Last year, a renowned expert in the science of fetal pain said he now believes that unborn babies are capable of feeling pain as early as 12 weeks of pregnancy. Dr. Stuart Derbyshire, a pro-choice neuroscientist at the National University of Singapore, published an analysis in 2020 explaining the reasons why he now thinks an unborn baby’s capability to feel pain begins at about 12 weeks – not 24 weeks as his previous research suggested.

However, some pro-abortion groups still cite Derbyshire’s old research to claim, as Sotomayor did, that unborn babies are not capable of feeling pain until at least 24 weeks.

Dr. David Prentice, vice president of research at the Charlotte Lozier Institute and an expert on stem cell research, urged Sotomayor to recognize that science has not stood still since Roe v. Wade was decided in 1973.

“Modern research is revealing that unborn babies do feel pain at an early stage, and we see that science in action regularly during fetal surgery, in which doctors apply analgesia in utero to prevent the suffering of the unborn child,” Prentice said.

Earlier this year, a medical alliance representing more than 30,000 doctors and medical professionals also filed a brief to the U.S. Supreme Court arguing that unborn babies are patients who deserve legal protections.

“In the nearly 50 years since the court wrongly decided Roe v. Wade and Doe v. Bolton, medical science has progressed significantly and has increasingly supported the pro-life position,” the medical alliance said in a statement. “It is time that the law of our land caught up with advances in medical science and supported the human rights of all of our patients.”

Pro-life advocates hope the Supreme Court will scale back or overturn Roe v. Wade in their ruling on the Mississippi case.

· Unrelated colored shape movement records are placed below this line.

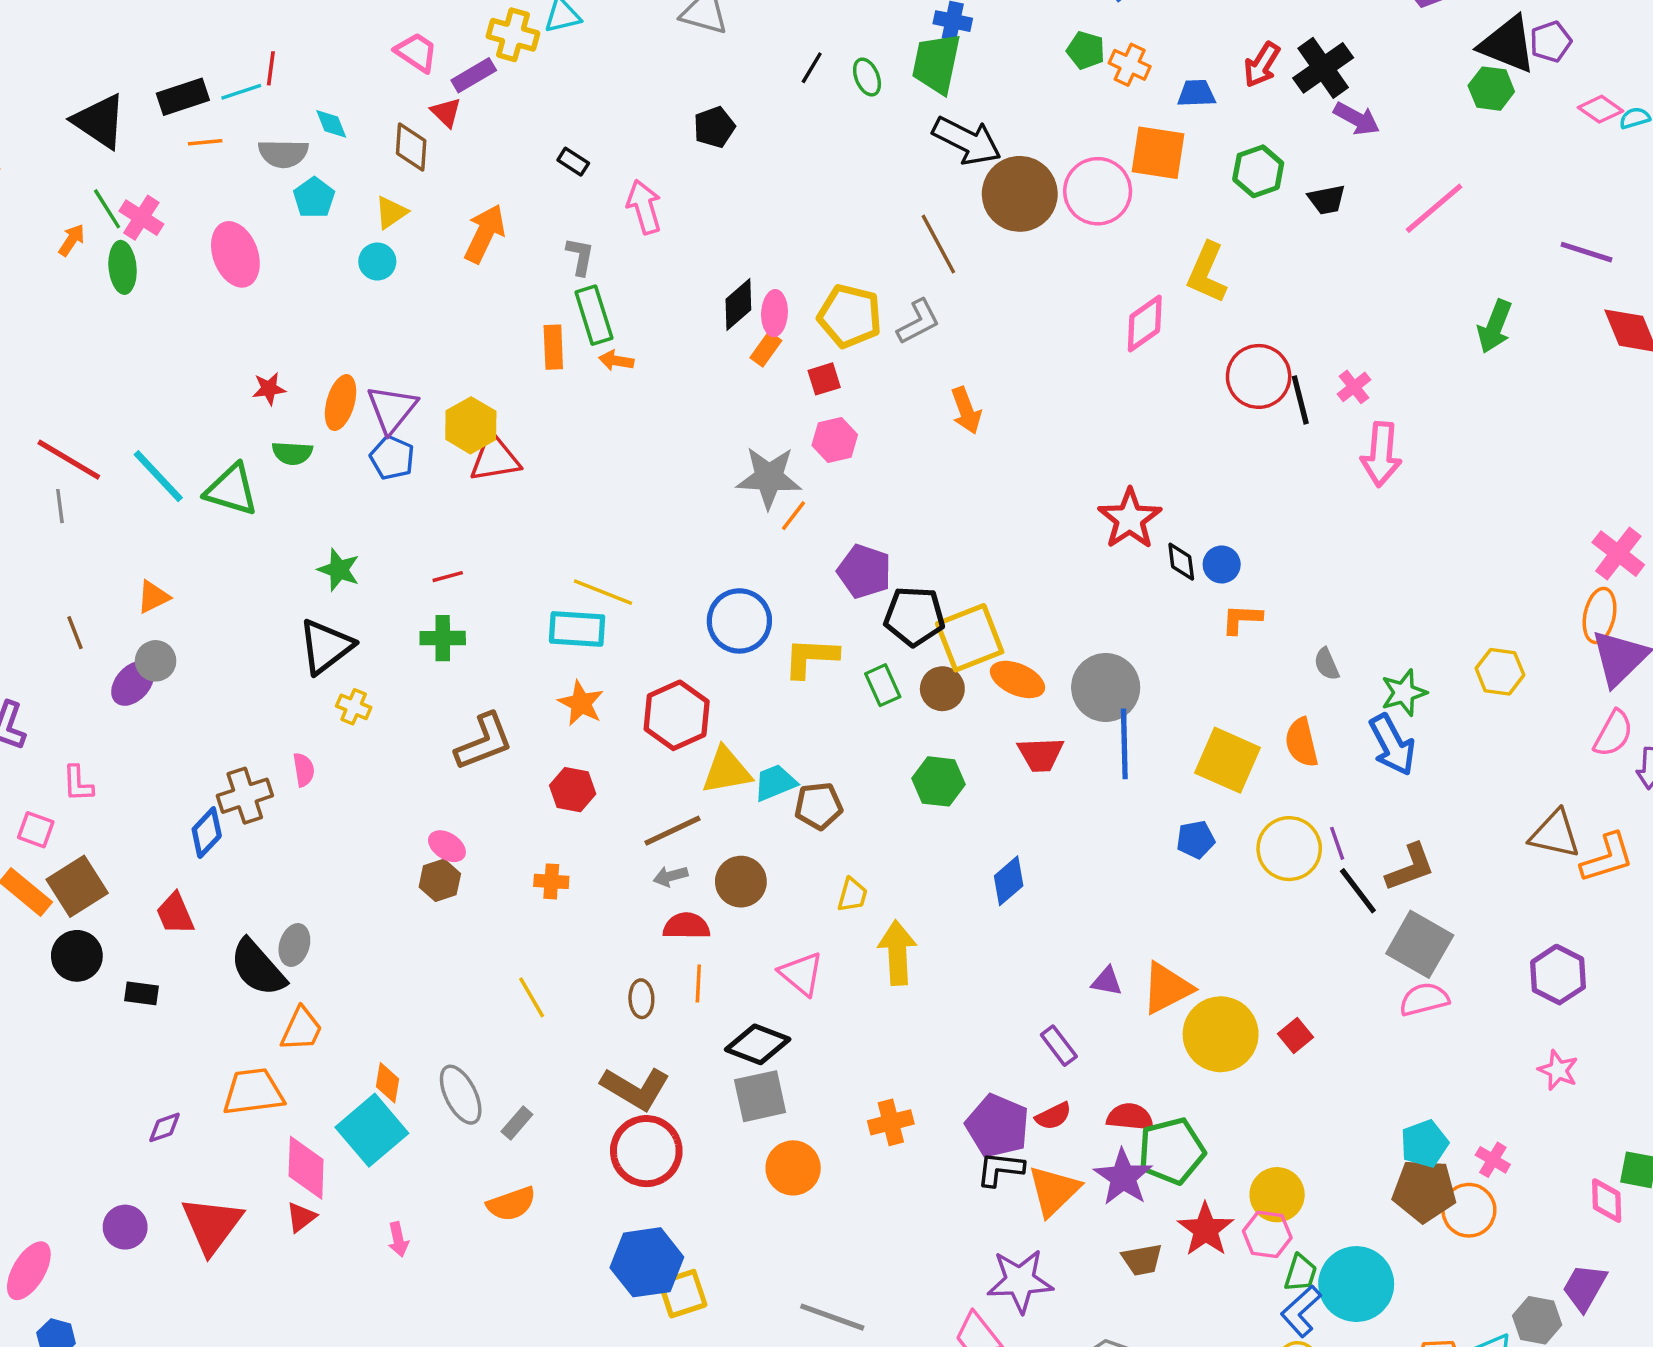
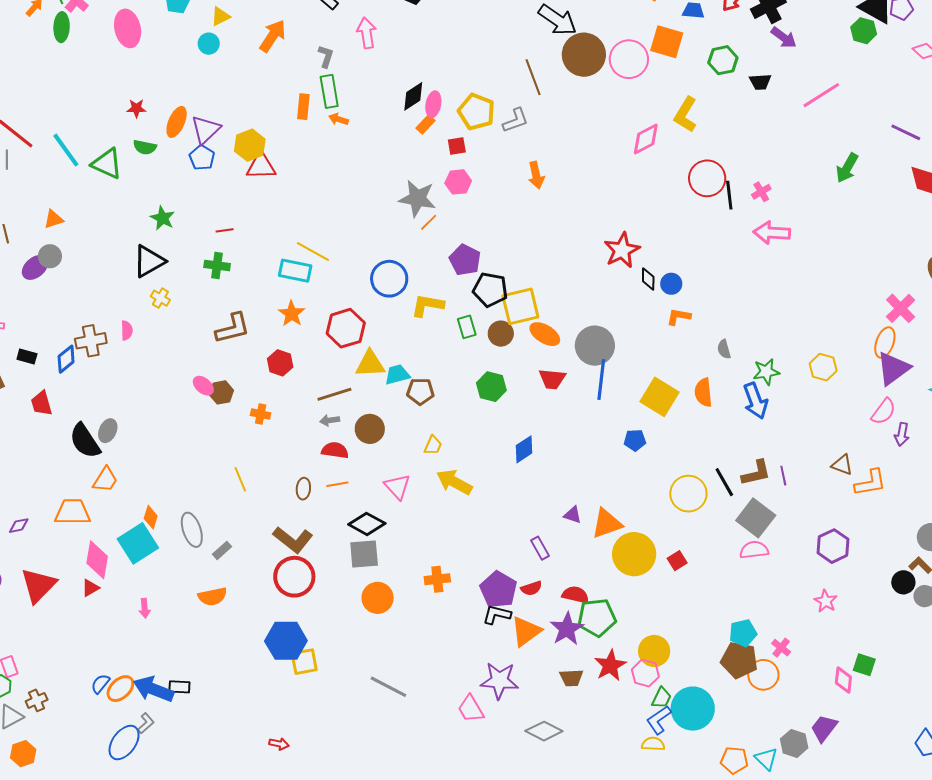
pink arrow: (1381, 454) -> (772, 233), turned 81
brown triangle: (1555, 834) -> (842, 465), size x0.7
purple line: (1337, 843) -> (783, 476), moved
yellow circle: (1289, 849) -> (688, 494), moved
brown hexagon: (440, 880) -> (221, 392), moved
yellow arrow: (897, 953) -> (454, 482), turned -66
orange line: (698, 983) -> (337, 484), turned 70
black rectangle: (141, 993) -> (27, 356), moved

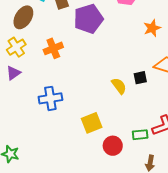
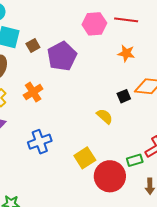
orange star: (152, 28) -> (126, 53), turned -30
black square: (140, 78) -> (124, 96), moved
red circle: (113, 146) -> (110, 176), size x1.6

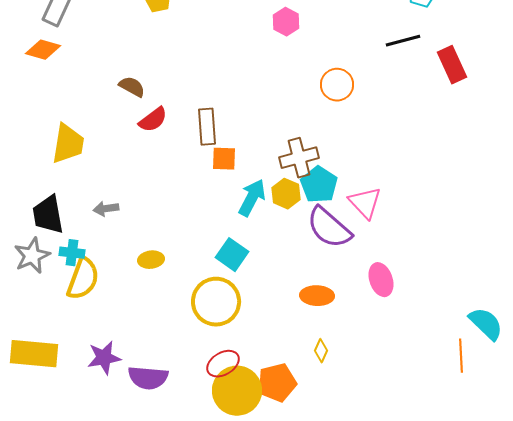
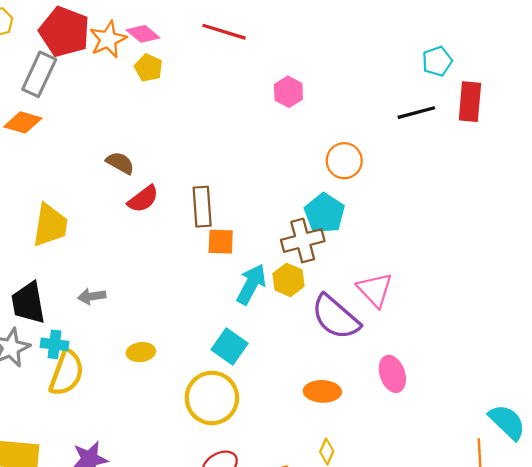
red rectangle: (452, 65) -> (470, 102), moved, turned 30
cyan pentagon: (319, 185) -> (325, 213), moved

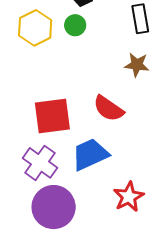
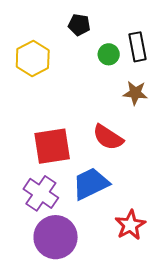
green circle: (75, 25) -> (109, 54), moved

If they do, states would be allowed to protect unborn babies from abortion again, possibly from the moment of conception or at least after the first trimester, and groups estimate anywhere from a dozen to two dozen states would do so. As a result, thousands of babies could be spared from violent abortion deaths every year across America.

The high court is expected to publish its ruling on the case sometime next year, potentially June 2022.